This Day In Rock. TEN YEARS AFTER
Born in Nottingham, England on December 19, 1944 ALVIN LEE began playing guitar age 13 and formed the core of the band Ten Years After by aged 15.
The Jaybirds, as Lee's early band was called, were popular locally and had success in Hamburg, Germany, following the Beatles there in 1962.
But it wasn't until the band moved to London in 1966 and changed its name to Ten Years After that international success beckoned.

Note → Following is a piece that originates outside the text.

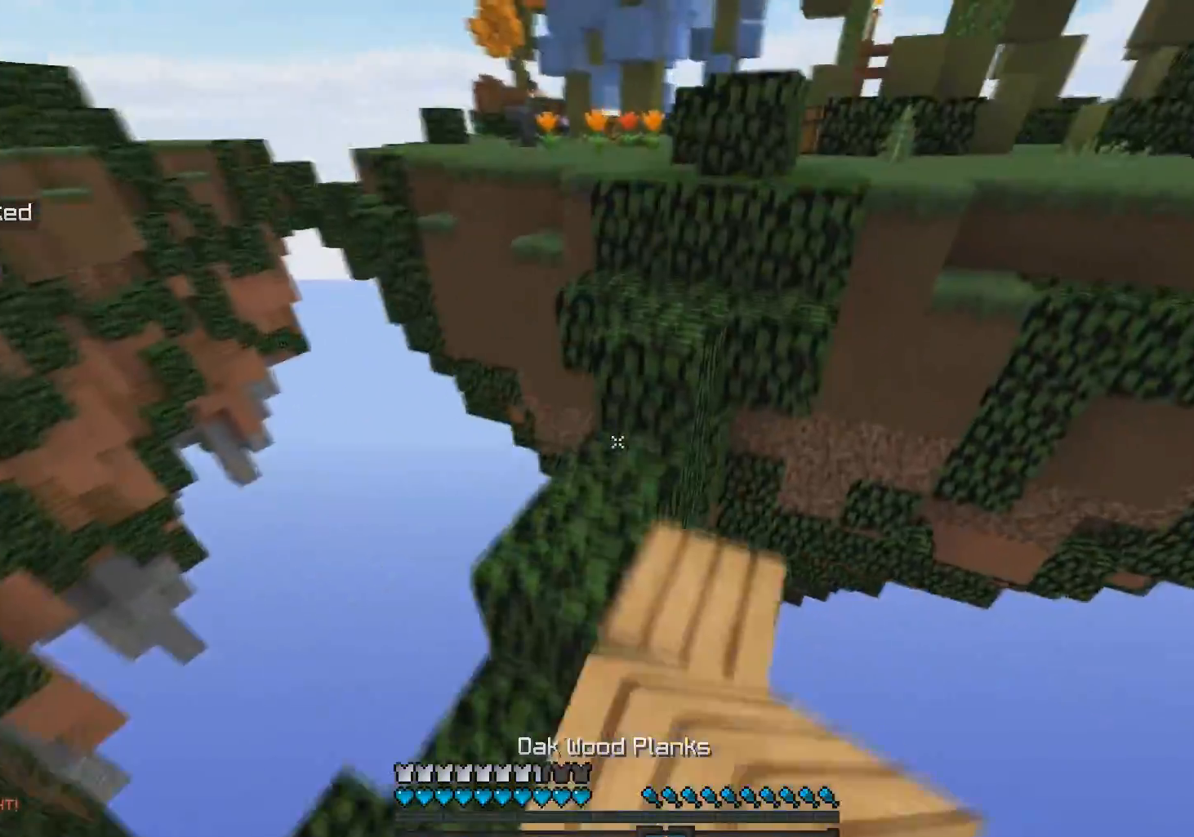
{"keys": ["space", "w"], "mouse": [], "events": [[50, "space", "up"], [250, "d", "down"], [283, "space", "down"], [450, "d", "up"]]}
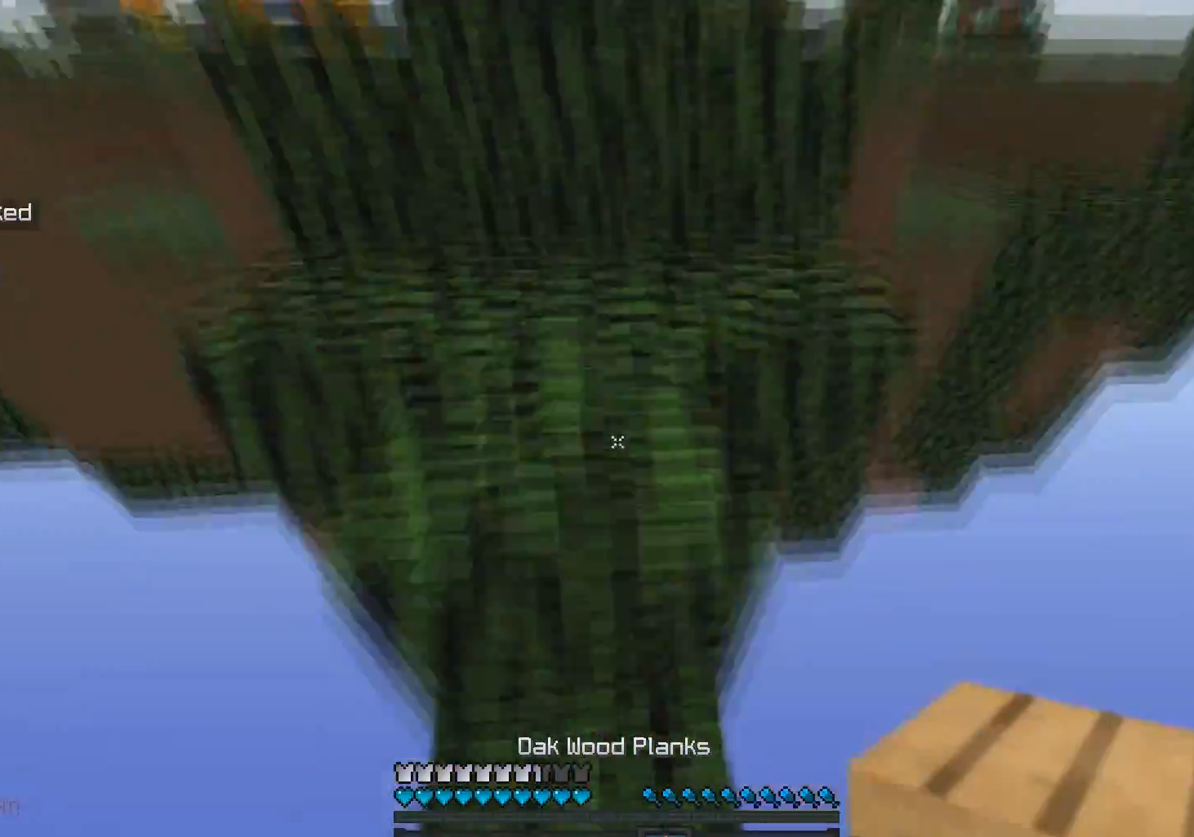
{"keys": ["space", "w"], "mouse": [], "events": [[150, "a", "down"], [150, "space", "up"], [250, "a", "up"], [450, "space", "down"]]}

The band secured a residency at the legendary Marquee Club, and an invitation to the famous Windsor Jazz & Blues Festival in 1967 led to their first recording contract.
The self titled debut album surprisingly received play on San Francisco's underground radio stations and was enthusiastically embraced by listeners, including concert promoter Bill Graham who invited the band to tour America for the first time in the summer of 1968. Ten Years After would ultimately tour the USA 28 times in 7 years, more than any other U.K. band.
Appearing at the famed Woodstock Festival, Lee's virtuoso performance was one of the highlights and remains today a standard for many other guitarists.
TYA had great success, releasing ten albums together, but by 1973 Lee was feeling limited by the band's style. With American gospel singer Mylon LeFevre and a host of rock talents like George Harrison, Steve Winwood, Ron Wood and Mick Fleetwood , he recorded and released On The Road To Freedom, a highly acclaimed album that was at the forefront of country rock. He finished out the 70s with a powerhouse trio he called Ten Years Later.
Lee's overall musical output includes more than 20 albums.
On March 6, 2013, Alvin Lee passed away from unforseen complications following a routine surgical procedure for atrial arrhythmia.
Still waiting for his induction into the Rock and Roll Hall of Fame.